It is my ambition to say in ten sentences what others say in a whole book.
Nietzsche's first book, The Birth of Tragedy, Out of the Spirit of Music4 was published in 1872, when he was 28 years old. In this book he explored the ideas he had picked up from Wagner and Lange, as well as his philological studies and his dissatisfaction with German culture at the time. While Wagner was delighted with Nietzsche's book and praised it highly, its reputation was somewhat damaged by the criticism of young scholar Wilamowitz-Möllendorff.
Nietzsche continued teaching at Basel until 1879, and during this time wrote two more books, The Untimely Meditations5, and Human, All too Human.
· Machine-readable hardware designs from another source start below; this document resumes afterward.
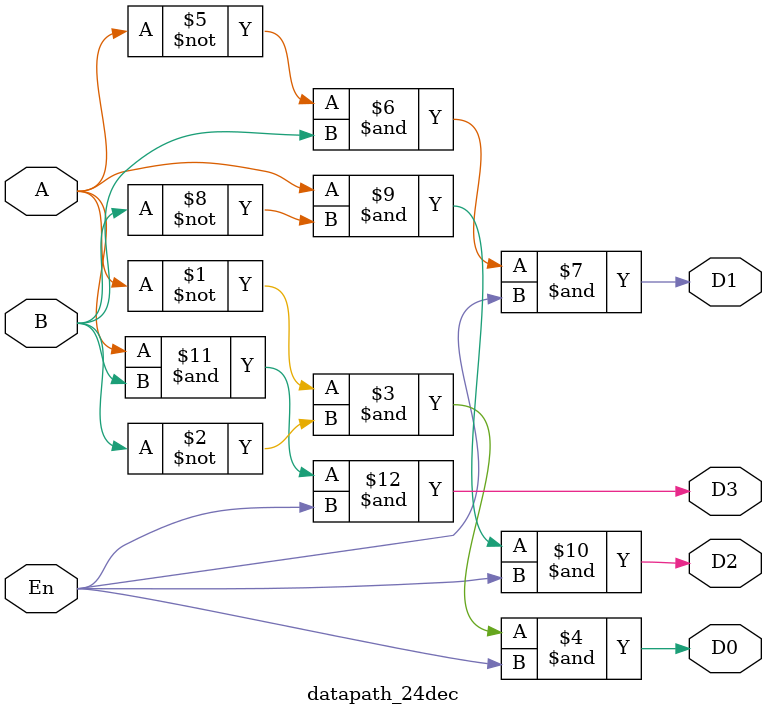
<source format=v>
 /*
// 
// Copyright (C) 2022  Mike Taylor
// This file is part of RE-SDMAC <https://github.com/mbtaylor1982/RE-SDMAC>.
// 
// RE-SDMAC is free software: you can redistribute it and/or modify
// it under the terms of the GNU General Public License as published by
// the Free Software Foundation, either version 3 of the License, or
// (at your option) any later version.
// 
// RE-SDMAC is distributed in the hope that it will be useful,
// but WITHOUT ANY WARRANTY; without even the implied warranty of
// MERCHANTABILITY or FITNESS FOR A PARTICULAR PURPOSE.  See the
// GNU General Public License for more details.
// 
// You should have received a copy of the GNU General Public License
// along with dogtag.  If not, see <http://www.gnu.org/licenses/>.
 */
module datapath_24dec ( 
    input A,
    input B,
    input En,

    output D0,
    output D1,
    output D2,
    output D3
);

assign D0 = ~A & ~B & En;
assign D1 = ~A & B & En;
assign D2 = A & ~B & En;
assign D3 = A & B & En;

endmodule

</source>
He also made an unsuccessful proposition of marriage to a young Dutch student, Mathilde Trampedach. Despite the respect he gained in his position at the University, Nietzsche was forced to retire due to ill health in June of 1879.
For the nest ten years, Nietzsche wandered around western Europe, moving cyclically between various cities in France, Germany, Switzerland and Italy, and returning often to his Mother's house in Naumburg, Germany. In Rome, in 1882 Nietzsche fell in love with Lou Salomé, a twenty one year old Russian. He proposed marriage which she declined. This, understandably enough, caused a rift in their friendship. During this time, Nietsche wrote most of his well known works, including The Gay Science, Thus Spoke Zarathustra and Ecce Homo.